Records from a dataset:
________________________________________

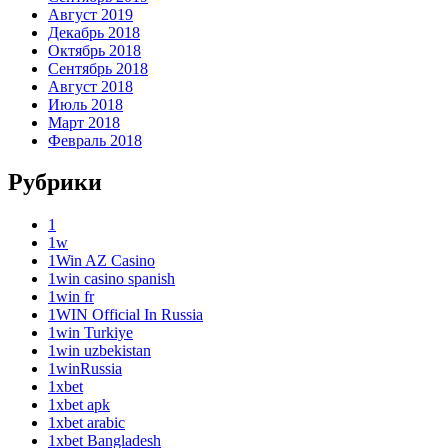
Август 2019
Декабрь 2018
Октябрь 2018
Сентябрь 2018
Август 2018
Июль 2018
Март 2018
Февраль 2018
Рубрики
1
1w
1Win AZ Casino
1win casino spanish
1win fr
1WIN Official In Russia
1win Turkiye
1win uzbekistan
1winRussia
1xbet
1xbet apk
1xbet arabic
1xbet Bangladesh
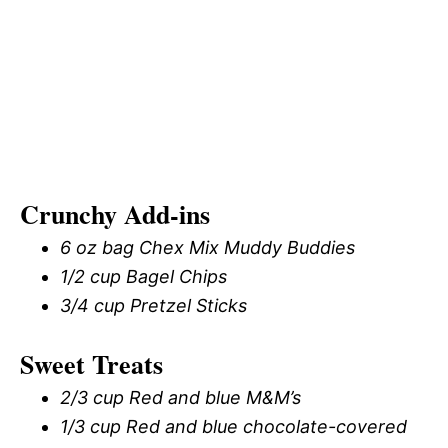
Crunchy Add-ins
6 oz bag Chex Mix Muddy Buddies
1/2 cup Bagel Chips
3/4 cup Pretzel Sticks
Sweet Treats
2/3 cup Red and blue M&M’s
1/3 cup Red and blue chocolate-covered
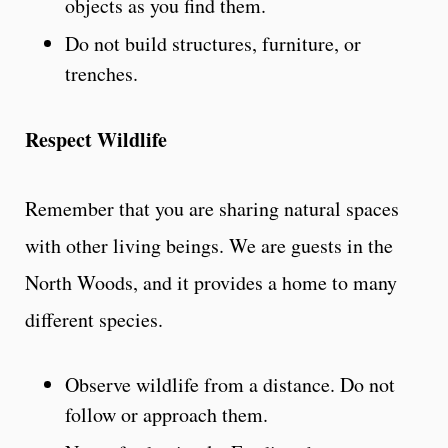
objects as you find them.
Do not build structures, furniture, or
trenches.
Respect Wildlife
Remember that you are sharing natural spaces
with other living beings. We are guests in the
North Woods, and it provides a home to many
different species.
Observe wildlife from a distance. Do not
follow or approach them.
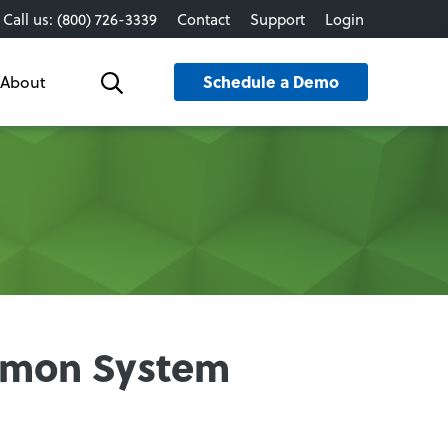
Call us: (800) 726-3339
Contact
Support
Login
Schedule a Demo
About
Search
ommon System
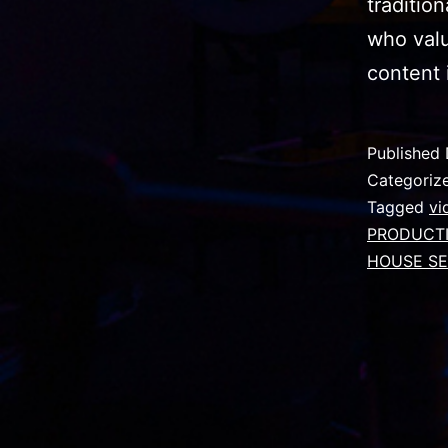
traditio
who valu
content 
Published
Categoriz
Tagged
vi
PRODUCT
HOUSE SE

________________________________________

Drop the pictures; repeat each entry above exactly.

_Reply to the task_
Август 2019
Декабрь 2018
Октябрь 2018
Сентябрь 2018
Август 2018
Июль 2018
Март 2018
Февраль 2018
Рубрики
1
1w
1Win AZ Casino
1win casino spanish
1win fr
1WIN Official In Russia
1win Turkiye
1win uzbekistan
1winRussia
1xbet
1xbet apk
1xbet arabic
1xbet Bangladesh
Crunchy Add-ins
6 oz bag Chex Mix Muddy Buddies
1/2 cup Bagel Chips
3/4 cup Pretzel Sticks
Sweet Treats
2/3 cup Red and blue M&M’s
1/3 cup Red and blue chocolate-covered
objects as you find them.
Do not build structures, furniture, or
trenches.
Respect Wildlife
Remember that you are sharing natural spaces
with other living beings. We are guests in the
North Woods, and it provides a home to many
different species.
Observe wildlife from a distance. Do not
follow or approach them.
Call us: (800) 726-3339
Contact
Support
Login
Schedule a Demo
About
Search
ommon System
traditio
who valu
content 
Published
Categoriz
Tagged
vi
PRODUCT
HOUSE SE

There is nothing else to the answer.